## YOUR GOAL
Write the next part of the mailing-list message about a highly significant intercept and a large standard error, starting right after its final sentence.
# start of TEXT EXTRACT
[R] Highly significant intercept and large standard error
Daniel Nordlund
djnordlund at frontier.com
Wed Oct 6 17:16:59 CEST 2010
> -----Original Message-----
> From: r-help-bounces at r-project.org [mailto:r-help-bounces at r-project.org]
> On Behalf Of Chris Mcowen
> Sent: Wednesday, October 06, 2010 7:38 AM
> To: Viechtbauer Wolfgang (STAT)
> Cc: r-help at r-project.org
> Subject: Re: [R] Highly significant intercept and large standard error
>
> Hi Wolfgang,
>
> Thanks for this, it makes sense.
>
> I should of been more detailed when i described my model, it is in fact
> binomial - sell or not.
>
> > remove the Mag factor from the model, you get a model with just an
> intercept, reflecting the overall mean
>
> This is true, but what i was trying to say ( not very well!) was i have
> other factors such as price (High,Mid,Low), condition ( Best,Average,Poor)
> etc etc and all models that have Mag in them have a much better AIC than
> models without Mag, and i was unsure if this was a artefact of the high SE
> for the MagNew rather than Mag being a key factor?
>
> > Maybe the data have been entered incorrectly
>
> I have checked this and all is fine, they are categorical variables not
> continuous so it is either MAG - New, Old or Mid.
# end of TEXT EXTRACT
# start of PROVIDED DATA
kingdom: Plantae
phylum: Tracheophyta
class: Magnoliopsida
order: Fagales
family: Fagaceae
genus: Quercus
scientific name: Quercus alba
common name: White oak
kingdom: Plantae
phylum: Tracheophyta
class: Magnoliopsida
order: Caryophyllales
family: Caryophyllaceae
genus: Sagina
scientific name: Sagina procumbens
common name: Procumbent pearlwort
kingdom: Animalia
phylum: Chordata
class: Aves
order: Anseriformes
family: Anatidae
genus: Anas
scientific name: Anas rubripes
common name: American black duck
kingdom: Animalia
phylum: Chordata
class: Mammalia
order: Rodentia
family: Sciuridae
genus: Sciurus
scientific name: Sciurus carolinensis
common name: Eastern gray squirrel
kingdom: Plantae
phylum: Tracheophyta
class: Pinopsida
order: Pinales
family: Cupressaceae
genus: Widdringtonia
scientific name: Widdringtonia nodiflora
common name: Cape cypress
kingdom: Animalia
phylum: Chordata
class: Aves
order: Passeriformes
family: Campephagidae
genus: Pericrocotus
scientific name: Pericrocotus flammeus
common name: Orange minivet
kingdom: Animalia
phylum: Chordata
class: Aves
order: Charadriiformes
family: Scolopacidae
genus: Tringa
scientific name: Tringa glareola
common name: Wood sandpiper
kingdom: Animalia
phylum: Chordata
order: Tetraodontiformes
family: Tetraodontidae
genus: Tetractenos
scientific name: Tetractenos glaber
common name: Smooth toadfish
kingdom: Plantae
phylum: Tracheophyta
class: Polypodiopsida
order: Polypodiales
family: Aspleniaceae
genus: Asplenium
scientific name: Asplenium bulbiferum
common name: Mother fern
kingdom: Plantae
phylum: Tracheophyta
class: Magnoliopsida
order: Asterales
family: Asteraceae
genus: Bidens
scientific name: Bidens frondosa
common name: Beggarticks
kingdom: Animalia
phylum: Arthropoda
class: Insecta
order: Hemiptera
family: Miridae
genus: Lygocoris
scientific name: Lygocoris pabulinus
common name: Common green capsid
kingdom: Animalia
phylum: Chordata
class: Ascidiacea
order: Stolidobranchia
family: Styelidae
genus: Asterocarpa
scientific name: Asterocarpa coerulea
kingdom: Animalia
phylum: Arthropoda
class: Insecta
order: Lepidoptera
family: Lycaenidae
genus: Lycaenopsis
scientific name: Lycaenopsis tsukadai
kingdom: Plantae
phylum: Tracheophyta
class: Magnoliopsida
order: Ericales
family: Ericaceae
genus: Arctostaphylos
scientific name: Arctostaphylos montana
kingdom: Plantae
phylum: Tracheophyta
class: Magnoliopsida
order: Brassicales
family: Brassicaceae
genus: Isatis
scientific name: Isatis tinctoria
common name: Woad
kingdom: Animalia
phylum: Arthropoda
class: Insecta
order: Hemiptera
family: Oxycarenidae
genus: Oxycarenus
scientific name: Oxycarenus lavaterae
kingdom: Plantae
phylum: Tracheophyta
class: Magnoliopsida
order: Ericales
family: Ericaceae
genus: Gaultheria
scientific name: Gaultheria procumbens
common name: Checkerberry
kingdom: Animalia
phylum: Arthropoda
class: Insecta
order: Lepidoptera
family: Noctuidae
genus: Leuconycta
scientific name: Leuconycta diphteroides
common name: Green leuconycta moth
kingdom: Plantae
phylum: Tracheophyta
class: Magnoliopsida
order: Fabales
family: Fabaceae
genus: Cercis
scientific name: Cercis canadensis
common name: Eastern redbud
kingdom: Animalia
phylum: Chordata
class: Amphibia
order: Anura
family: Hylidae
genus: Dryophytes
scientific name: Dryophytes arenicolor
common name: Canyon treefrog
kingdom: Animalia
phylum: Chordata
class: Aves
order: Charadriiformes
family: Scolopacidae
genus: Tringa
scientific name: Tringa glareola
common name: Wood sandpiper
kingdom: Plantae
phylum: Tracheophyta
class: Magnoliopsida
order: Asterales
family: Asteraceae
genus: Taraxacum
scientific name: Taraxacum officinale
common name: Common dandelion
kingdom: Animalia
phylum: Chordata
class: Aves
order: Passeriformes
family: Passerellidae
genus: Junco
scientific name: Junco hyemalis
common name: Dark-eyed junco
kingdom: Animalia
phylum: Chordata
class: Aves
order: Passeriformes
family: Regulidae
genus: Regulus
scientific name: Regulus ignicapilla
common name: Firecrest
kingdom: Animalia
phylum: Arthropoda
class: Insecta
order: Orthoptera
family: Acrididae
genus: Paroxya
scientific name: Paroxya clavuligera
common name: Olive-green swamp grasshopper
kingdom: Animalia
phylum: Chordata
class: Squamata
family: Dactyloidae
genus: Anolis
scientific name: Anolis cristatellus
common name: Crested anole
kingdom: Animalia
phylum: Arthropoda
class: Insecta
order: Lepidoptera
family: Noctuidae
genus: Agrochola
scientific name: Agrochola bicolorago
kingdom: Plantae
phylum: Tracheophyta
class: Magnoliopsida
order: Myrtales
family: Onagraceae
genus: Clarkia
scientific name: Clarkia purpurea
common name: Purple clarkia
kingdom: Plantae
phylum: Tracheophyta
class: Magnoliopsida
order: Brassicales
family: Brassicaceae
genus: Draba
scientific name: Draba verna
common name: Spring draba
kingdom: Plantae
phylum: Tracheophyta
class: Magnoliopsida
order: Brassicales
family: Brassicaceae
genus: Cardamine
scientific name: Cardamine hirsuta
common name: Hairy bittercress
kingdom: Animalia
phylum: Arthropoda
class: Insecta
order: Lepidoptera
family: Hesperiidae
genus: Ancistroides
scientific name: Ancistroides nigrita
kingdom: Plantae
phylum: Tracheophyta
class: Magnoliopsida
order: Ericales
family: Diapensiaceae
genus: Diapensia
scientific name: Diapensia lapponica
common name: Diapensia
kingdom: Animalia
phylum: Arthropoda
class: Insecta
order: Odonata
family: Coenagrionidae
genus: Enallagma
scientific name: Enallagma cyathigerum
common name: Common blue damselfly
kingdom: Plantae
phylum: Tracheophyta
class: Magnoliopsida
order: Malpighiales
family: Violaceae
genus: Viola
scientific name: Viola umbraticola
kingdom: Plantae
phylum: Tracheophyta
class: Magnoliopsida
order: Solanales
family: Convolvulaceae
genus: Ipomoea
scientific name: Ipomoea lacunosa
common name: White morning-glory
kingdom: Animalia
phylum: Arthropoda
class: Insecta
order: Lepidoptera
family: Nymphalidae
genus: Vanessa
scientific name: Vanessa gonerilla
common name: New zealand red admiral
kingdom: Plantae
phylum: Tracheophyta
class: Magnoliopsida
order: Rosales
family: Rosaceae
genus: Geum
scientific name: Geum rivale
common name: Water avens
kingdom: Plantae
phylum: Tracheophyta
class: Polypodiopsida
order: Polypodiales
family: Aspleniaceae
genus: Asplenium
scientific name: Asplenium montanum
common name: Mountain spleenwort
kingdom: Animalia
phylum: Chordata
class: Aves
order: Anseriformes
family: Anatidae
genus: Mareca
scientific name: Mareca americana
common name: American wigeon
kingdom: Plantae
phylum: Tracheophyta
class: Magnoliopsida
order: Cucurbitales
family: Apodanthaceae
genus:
# end of PROVIDED DATA
## EXERCISE OUTPUT
>
> Sam
>
>
>
> On 6 Oct 2010, at 15:05, Viechtbauer Wolfgang (STAT) wrote:
>
> I do not know about the details of the model, but the results are not all
> that strange. I'll assume that you are using family=gaussian(), so you are
> essentially running a model where (Intercept) reflects the mean of the
> dependent variable for that third category (MagMid) of the Mag factor and
> MagNew and MagOld are the mean differences between MagMid and those two
> other categories.
>
> If you remove the Mag factor from the model, you get a model with just an
> intercept, reflecting the overall mean. Two things will happen. That
> overall mean is essentially a weighted average of the three level-specific
> means. MagMid and MagOld are the most frequent categories and both these
> means are close to zero, so the overall mean will be pulled close to zero.
> Moreover, the amount of variability around the overall mean will be larger
> than the amount of variability around the level-specific means. This will
> lead to a larger standard error for the overall mean. Hence, it could very
> well happen that the intercept is no longer significant when you remove
> that factor.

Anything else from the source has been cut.